### Okuma Metni:
BIST 9.548
DOLAR 32,52
EURO 34,54
ALTIN 2.495,05

O gün oradaydım!!!

Kullandığımız birçok elektronik cihazda sistem geri yükleme veya fabrika ayarlarına dönüş denilen bir uygulama vardır.

Cihazın özellikleri üzerinde ihtiyacımız doğrultusunda yaptığımız bazı değişiklikler sonucu problem çıktığında, cihazın ana yazılımını silmek yerine bu seçenekleri kullanırız.

Devleti yönetenlerin, kanun yapıcıların alacakları yeni yasal ve siyasal kararlarda da yaklaşım bu şekilde olmalıdır.

Alınan siyasal kararın olumsuzluklarıyla karşılaşıldığında yeni bir uygulama denenmeli ya da uygulamaya sokulan karardan geri adım atılarak başlanılan noktaya dönülmelidir.

Devleti yıkıp yeniden devlet kurma yolu seçilmemelidir!

Devlet kurma ihtiyacı ancak ve ancak mevcut devletin ortadan kalkması ile zaruri hale gelebilir.

Türkiye Cumhuriyeti işte böyle bir zaruretten dolayı var olmuştur.

Küçük bir farkla;

Tamamen yeni bir devlet olmayıp, Osmanlı’nın küllerinden doğmuş, tek aile yönetiminden çağdaş ve yeni bir yönetim anlayışıyla vücut bulmuştur.

Ülkemizde yaşanan toplumsal ve siyasal kaosa da işte bu mantıkla yaklaşmak gerekir.

Onlarca yıldır süregelen etnik ve mezhepsel ayrışımın ülkemizi ne hale getirdiği ortada.

Buna rağmen devletin kuruluş noktasından itibaren daha iyi yönde adımlar atmayı başaramamışsak döneceğimiz nokta kuruluş noktası olmamalıdır.

### Görev:
Siyasal kararlarda başlangıç noktasına dönmeyi savunan yukarıdaki yazıyı, son cümlesinin ardından aynı görüş çizgisinde sürdürünüz.

### Mevcut Veriler:
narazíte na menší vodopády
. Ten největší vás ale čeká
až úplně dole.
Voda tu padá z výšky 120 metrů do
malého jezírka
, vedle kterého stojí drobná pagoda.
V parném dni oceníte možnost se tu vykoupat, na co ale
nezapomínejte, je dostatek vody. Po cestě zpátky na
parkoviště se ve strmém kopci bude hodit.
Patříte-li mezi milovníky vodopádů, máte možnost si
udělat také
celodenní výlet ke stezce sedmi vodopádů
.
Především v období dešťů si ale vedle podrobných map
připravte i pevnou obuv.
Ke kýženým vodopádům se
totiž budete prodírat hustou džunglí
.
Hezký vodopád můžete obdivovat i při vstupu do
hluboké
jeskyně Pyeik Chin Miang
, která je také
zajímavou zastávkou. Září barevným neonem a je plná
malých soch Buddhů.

### Çalışma Sonucu:
En son iyi olduğunu düşündüğümüz noktaya dönmemiz ve günün gereklerine uygun düzenlemelerle yolumuza devam etmemiz yeterli olacaktır.

Günümüze bakarak o noktanın ABD sevk ve idareli 1980 askeri darbesi olduğunu söylemek pekala mümkündür.

Yani döneceğimiz nokta 80 darbesinden bir gün öncesidir.

Darbecilerin hazırladığı 1982 Anayasası günümüzün yaşanmakta olan siyasal ve toplumsal trajedisinin mütesebbibidir.

ABD – İngiltere başta olmak üzere küresel güçlerin ülkemize yönelik bölücü, ayrıştırıcı baskısının kendilerince son önemli gerekçesi 20 Temmuz 1974 Kıbrıs Barış Harekatıdır.

Ecevit’in ABD’ye rağmen “Ayşe tatile çıksın” parolasıyla başlattığı harekat, ulusal çıkarlarımızın kaçınılmaz adımıydı ancak küresel güçlere göre aynı zamanda bugünlerin de gerekçesiydi.

Kıbrıs Savaşından hemen sonra küresel güçler harekete geçtiler.

1970’li yılların sonlarına doğru ülkede gizli bir hareketlilik baş gösterdi.

 Bu hareketlilik bir yandan anarşi şeklinde ortaya çıkarken diğer yandan demografik yapıda gizli değişimler şeklinde tezahür etmeye başladı.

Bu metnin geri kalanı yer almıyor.